How to use Pubmed Central in Document grabber and extract full text?

sanatan · December 4, 2014, 5:19am

I was working with Pubmed mining for 3 months now, and i guess the PMC full text are a better source

There are 2 ways to do that : download all PMC = 50 GB and put it into a quereyable mnner, there the issue is the every article is one file and there are close to 8 mill files

The other way is to add PMC in the document grabber and put a loop to grab selective full text

Now I have absolutely no clue how to do that

Thanks

San

kilian.thiel · December 10, 2014, 11:12am

Hi San,

sorry, i did not fully understand your question. To store an index the full PMC data set (50GB) in a queryable manner you need a good database / search engine. Elasticsearch could definitely handle this (http://www.elasticsearch.org/) but this would take some effort.

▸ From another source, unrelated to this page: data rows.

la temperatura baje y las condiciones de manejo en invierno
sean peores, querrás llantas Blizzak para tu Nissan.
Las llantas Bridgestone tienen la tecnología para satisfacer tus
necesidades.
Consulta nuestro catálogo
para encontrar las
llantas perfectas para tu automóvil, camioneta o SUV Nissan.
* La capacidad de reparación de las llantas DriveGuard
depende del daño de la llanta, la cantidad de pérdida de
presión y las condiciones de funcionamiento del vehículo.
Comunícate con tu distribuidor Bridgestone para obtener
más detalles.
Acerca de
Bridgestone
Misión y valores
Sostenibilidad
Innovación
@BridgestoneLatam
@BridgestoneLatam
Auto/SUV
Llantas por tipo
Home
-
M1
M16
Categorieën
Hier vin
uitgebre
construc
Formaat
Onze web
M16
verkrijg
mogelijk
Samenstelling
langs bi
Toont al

Querying PMC documents via the Document Grabber seems more easy on first view in my opinion. What is your exact question about this?

Cheers, Kilian

sanatan · December 10, 2014, 4:22pm

Hi Kilian,

Thanks for the reply.

I was thinking of PMC via grabber, as it removes the need to create the dictionary for the first list (PMC does that for you) and you don’t have to phrase all nxml files from PMC which take 72 hrs min on an i7 and 12 gig ram.

Primary list: a₁, a₂, ...a_n

Association list 1: b₁, b₂, .....b_n

Aim is to identify in all the articles with a1 what is the correlation between list1 and list2

This is what I am doing right now:

Phrasing all nxml PMC(72 hrs min) and mining primary list (and its synonyms) then sentence extraction and then identifying correlation between list1 and list2

What I am looking for is a way to selectively work on articles associated with primary list only.

Thanks

San

kilian.thiel · December 16, 2014, 7:16pm

Hi San,

are the association lists: b1, b2, b3, ... bn lists of terms or articles? As far as I understood these lists are lists of terms and you want to compute pairwise correlations between two sets of documents d1 and d2. All documents of both sets contain terms a1, a2, ... an. This can be ensured by using these terms as query terms in the Document Grabber. The resulting documents are than split up into two sets. One set containing terms of association list 1, the second set containing terms of association list 2.

What exactly do you mean with correlation in this context? One possibility would be to compute the pairwise cosine distance between documents of set 1 and 2.

Cheers, Kilian

system · June 2, 2023, 9:49pm

This topic was automatically closed 90 days after the last reply. New replies are no longer allowed.